Associate Professor of Medicine
- BA, Dartmouth College, 1989-1993
- MD, Howard Hughes Research Scholar, NIH National Eye Institute, Bethesda, MD 1995-1997
- MD, University of Florida at Gainesville, 1993-1999
- Residency, Duke University Medical Center, 1999-2001
- Fellowship in Rheumatology, Duke University Medical Center, 2001-2005
- Fellowship in Allergy and Immunology, Duke University Medical Center, 2002-2005
- Common Variable Immunodeficiency
- Rheumatoid Arthritis
- sjogren's Syndrome
- Leukocyte migration in inflammation
- G Protein Coupled signaling
- Novel imaging for rheumatoid arthritis
Leukocyte migration to the joint is a critical step in the disease pathogenesis of rheumatoid arthritis (RA). Autoreactive inflammatory cells leave the circulation and are honed to their immunologic target through a process called chemotaxis. One of my research interests focuses on the regulation of chemokine receptors (in particular, CXCR4, CX3CR1 and CCR2), and downstream G-protein coupled receptor kinases (GRKs) and Regulators of G-protein signaling (RGS) as they pertain to leukocyte migration and the development of inflammatory arthritis. Understanding and manipulating autoreactive inflammatory cell migration could lead to novel therapies for patients with RA
A challenge for research and treatment of RA is the inability to specifically, but noninvasively, characterize inflammatory events within the joint. Because cellular and molecular events long precede anatomic abnormalities, detection beyond the scope of conventional imaging is required to recognize disease earlier and design more targeted biologic therapies.

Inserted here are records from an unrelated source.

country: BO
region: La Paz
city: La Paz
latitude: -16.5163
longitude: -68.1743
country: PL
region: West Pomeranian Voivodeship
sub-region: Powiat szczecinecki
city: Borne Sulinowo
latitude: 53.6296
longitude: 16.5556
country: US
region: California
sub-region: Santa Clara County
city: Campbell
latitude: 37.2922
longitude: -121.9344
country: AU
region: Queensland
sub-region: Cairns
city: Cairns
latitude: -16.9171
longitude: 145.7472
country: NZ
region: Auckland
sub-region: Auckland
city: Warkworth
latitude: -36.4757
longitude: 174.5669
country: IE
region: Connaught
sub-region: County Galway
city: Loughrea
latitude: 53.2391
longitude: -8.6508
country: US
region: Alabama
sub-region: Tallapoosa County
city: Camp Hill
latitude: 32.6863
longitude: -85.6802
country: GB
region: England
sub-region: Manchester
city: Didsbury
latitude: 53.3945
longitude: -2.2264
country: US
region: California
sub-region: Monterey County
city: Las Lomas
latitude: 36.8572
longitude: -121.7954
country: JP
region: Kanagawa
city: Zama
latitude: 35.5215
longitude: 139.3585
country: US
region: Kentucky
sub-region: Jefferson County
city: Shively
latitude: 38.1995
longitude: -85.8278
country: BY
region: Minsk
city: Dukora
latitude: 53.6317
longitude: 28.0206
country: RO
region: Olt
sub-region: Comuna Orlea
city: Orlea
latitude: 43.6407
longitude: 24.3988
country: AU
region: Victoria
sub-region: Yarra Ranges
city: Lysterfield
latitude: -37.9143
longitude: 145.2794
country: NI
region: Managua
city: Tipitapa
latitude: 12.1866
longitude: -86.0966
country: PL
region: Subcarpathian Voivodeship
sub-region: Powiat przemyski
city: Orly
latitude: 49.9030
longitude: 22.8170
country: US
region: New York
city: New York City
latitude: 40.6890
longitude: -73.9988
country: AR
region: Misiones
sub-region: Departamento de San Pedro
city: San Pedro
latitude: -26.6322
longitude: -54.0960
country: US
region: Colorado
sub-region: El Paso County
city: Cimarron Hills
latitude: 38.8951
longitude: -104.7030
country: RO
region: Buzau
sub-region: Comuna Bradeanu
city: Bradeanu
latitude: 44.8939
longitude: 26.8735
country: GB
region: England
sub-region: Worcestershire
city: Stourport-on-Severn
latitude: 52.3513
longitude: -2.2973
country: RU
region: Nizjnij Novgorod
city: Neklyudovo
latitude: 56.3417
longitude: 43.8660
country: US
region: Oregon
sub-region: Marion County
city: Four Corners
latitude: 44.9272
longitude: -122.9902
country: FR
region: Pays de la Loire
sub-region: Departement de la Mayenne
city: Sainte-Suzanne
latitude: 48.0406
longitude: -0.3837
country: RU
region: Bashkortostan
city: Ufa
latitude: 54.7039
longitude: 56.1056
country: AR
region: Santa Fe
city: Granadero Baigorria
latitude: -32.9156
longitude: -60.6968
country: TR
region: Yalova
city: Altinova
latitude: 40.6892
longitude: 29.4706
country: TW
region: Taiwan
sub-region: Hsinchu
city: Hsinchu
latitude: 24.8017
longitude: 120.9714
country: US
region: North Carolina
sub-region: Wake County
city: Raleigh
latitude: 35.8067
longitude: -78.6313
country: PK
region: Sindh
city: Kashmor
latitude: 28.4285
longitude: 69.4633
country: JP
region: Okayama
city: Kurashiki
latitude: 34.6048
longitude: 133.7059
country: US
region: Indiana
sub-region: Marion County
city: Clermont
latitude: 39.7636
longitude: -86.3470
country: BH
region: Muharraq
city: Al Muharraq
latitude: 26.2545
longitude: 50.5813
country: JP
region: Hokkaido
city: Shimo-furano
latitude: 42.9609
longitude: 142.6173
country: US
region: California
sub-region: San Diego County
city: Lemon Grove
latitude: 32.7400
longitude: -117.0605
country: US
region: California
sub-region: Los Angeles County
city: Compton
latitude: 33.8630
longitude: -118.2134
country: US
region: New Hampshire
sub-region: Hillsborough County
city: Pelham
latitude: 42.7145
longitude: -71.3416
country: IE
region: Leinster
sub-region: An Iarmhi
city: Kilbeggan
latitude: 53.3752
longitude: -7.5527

The second focus of my research is to develop novel imaging techniques that can detect cellular and/or vascular changes in inflammatory arthritis with enhanced sensitivity and specificity. Our strategies currently under investigation include magnetic resonance imaging (MRI) using novel contrast agents aimed at cellular and molecular pathways in small animal models of inflammatory arthritis.